🤖 AI Summary
To address the challenges of cross-floor localization and weak zero-shot semantic understanding in open-vocabulary object-goal navigation (OGN) within multi-floor environments, this paper proposes the first training-free, zero-shot floor-aware navigation framework. Methodologically, it constructs a multi-level semantic map for spatial abstraction and integrates an LLM-driven hierarchical reasoning mechanism—from coarse-grained floor selection to fine-grained frontier-point planning—augmented by zero-shot semantic alignment to enable plug-and-play interpretation of unseen object descriptions. The core contribution is a fully zero-shot approach that achieves cross-floor path planning and open-vocabulary grounding without any parameter tuning or fine-tuning. Extensive evaluation on HM3D and MP3D benchmarks demonstrates significant improvements over prior zero-shot methods. Furthermore, the framework is successfully deployed on a quadrupedal robot, enabling end-to-end object exploration in real-world, previously unseen multi-floor environments.
📝 Abstract
Object-Goal Navigation (OGN) remains challenging in real-world, multi-floor environments and under open-vocabulary object descriptions. We observe that most episodes in widely used benchmarks such as HM3D and MP3D involve multi-floor buildings, with many requiring explicit floor transitions. However, existing methods are often limited to single-floor settings or predefined object categories. To address these limitations, we tackle two key challenges: (1) efficient cross-level planning and (2) zero-shot object-goal navigation (ZS-OGN), where agents must interpret novel object descriptions without prior exposure.

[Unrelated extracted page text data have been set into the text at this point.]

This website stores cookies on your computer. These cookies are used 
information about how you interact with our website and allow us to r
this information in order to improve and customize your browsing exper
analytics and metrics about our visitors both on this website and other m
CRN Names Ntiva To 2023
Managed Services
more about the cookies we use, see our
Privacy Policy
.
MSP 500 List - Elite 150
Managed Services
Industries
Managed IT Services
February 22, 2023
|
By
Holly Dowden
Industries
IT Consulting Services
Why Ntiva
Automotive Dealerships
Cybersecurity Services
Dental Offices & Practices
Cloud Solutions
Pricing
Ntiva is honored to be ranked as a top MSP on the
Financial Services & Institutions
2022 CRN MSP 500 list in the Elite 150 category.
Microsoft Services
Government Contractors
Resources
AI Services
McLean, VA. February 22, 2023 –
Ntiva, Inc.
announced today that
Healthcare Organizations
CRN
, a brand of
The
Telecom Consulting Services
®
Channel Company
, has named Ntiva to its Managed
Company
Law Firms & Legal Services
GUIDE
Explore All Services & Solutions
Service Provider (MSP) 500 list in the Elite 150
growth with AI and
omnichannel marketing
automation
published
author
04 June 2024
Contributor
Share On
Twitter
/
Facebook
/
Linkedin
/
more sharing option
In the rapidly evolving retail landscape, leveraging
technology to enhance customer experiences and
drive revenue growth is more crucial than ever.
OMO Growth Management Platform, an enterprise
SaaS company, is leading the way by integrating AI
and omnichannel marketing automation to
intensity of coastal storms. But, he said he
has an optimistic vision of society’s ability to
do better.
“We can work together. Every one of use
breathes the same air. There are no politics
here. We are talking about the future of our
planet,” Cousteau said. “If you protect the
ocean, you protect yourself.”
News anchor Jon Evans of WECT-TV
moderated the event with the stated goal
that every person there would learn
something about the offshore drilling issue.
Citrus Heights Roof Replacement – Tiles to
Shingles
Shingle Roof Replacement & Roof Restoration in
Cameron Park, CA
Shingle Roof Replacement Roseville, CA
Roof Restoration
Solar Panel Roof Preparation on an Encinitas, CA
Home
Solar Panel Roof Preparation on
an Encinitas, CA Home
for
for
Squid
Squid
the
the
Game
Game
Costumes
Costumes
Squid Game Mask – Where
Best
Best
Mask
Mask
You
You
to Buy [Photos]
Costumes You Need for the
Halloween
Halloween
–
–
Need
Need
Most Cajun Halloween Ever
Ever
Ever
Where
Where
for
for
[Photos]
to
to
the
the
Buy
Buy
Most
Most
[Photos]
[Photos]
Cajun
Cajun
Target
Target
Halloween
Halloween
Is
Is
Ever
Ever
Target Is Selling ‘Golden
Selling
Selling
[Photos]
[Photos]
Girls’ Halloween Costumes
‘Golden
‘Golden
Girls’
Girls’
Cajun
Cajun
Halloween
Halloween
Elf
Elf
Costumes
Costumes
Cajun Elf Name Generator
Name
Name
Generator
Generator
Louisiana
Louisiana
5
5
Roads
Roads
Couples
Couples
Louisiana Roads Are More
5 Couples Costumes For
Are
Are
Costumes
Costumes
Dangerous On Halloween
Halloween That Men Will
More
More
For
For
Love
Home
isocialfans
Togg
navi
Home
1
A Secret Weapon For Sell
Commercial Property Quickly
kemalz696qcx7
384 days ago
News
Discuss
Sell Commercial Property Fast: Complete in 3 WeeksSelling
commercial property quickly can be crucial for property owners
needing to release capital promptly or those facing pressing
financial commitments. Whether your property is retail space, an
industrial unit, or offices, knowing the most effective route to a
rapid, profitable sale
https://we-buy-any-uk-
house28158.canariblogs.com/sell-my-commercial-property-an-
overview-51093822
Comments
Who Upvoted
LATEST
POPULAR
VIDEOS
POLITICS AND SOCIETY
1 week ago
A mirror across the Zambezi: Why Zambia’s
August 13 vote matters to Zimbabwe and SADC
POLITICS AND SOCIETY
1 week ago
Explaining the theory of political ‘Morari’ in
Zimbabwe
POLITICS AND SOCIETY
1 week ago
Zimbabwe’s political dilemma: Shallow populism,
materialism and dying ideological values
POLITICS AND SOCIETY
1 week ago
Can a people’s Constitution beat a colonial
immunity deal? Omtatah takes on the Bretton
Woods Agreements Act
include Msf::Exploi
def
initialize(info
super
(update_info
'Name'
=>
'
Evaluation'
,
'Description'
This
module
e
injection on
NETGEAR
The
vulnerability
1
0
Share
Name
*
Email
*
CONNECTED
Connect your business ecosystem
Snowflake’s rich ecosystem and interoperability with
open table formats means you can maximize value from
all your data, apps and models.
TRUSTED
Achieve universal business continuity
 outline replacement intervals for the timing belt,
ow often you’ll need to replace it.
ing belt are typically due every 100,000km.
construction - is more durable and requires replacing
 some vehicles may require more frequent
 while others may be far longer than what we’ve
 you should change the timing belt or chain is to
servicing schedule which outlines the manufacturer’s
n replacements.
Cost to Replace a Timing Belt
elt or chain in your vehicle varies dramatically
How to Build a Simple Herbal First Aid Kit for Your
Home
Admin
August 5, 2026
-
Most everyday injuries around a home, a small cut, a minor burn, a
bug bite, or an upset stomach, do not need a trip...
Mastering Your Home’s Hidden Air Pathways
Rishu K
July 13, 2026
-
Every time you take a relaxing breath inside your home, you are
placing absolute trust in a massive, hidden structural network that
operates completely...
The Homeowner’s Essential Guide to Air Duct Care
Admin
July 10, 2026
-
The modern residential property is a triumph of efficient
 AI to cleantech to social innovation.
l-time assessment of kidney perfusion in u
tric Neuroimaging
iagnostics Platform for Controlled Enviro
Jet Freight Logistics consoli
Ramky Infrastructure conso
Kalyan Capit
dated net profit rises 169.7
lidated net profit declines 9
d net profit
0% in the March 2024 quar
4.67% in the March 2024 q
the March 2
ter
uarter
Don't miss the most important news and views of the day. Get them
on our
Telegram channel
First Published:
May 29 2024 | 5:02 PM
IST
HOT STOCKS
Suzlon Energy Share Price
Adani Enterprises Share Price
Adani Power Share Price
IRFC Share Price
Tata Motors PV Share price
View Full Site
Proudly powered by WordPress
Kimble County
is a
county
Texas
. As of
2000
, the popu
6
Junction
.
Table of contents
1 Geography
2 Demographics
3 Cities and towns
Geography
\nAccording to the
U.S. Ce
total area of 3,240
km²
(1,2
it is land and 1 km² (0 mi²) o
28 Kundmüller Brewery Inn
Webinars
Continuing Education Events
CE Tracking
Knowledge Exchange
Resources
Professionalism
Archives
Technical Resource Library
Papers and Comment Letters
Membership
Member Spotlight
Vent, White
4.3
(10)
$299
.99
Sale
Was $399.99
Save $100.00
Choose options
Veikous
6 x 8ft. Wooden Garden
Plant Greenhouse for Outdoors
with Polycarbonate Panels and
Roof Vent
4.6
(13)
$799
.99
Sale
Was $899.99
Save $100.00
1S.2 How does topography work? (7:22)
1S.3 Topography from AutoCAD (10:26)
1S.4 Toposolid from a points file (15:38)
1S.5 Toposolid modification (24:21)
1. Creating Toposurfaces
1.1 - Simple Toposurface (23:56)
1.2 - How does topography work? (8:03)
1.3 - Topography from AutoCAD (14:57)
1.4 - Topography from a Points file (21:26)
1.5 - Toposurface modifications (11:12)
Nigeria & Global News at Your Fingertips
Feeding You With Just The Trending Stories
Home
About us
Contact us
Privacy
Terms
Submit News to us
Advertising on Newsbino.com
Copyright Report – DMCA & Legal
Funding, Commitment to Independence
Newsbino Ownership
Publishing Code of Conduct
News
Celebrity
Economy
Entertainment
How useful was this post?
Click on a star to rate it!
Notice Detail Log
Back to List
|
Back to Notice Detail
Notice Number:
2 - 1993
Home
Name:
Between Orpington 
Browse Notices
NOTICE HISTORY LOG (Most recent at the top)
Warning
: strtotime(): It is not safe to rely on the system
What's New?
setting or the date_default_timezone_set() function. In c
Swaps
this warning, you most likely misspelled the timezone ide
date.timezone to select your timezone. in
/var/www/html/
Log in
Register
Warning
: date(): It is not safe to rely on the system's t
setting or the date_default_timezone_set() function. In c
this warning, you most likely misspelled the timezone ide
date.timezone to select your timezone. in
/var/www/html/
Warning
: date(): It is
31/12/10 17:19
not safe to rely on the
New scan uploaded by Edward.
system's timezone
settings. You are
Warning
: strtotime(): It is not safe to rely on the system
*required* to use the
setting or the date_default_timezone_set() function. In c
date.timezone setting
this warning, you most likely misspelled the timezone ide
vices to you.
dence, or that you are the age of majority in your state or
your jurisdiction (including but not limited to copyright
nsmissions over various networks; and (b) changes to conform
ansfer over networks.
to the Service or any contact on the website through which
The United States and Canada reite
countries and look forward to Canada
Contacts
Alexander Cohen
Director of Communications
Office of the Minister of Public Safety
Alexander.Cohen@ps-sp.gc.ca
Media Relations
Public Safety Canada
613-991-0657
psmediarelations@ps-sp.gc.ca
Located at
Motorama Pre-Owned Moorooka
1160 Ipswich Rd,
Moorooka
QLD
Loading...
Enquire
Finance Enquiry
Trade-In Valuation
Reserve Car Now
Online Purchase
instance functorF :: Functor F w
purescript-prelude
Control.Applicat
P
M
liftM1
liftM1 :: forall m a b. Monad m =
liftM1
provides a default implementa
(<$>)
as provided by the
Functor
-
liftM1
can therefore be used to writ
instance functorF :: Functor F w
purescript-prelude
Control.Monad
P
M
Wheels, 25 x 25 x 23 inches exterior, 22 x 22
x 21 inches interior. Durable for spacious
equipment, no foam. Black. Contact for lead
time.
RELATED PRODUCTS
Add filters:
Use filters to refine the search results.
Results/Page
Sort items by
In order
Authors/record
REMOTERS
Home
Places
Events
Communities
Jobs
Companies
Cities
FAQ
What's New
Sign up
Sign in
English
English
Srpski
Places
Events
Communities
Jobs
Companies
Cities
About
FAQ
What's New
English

We propose ASCENT, a framework that combines a Multi-Floor Spatial Abstraction module for hierarchical semantic mapping and a Coarse-to-Fine Frontier Reasoning module leveraging Large Language Models (LLMs) for context-aware exploration, without requiring additional training on new object semantics or locomotion data. Our method outperforms state-of-the-art ZS-OGN approaches on HM3D and MP3D benchmarks while enabling efficient multi-floor navigation. We further validate its practicality through real-world deployment on a quadruped robot, achieving successful object exploration across unseen floors.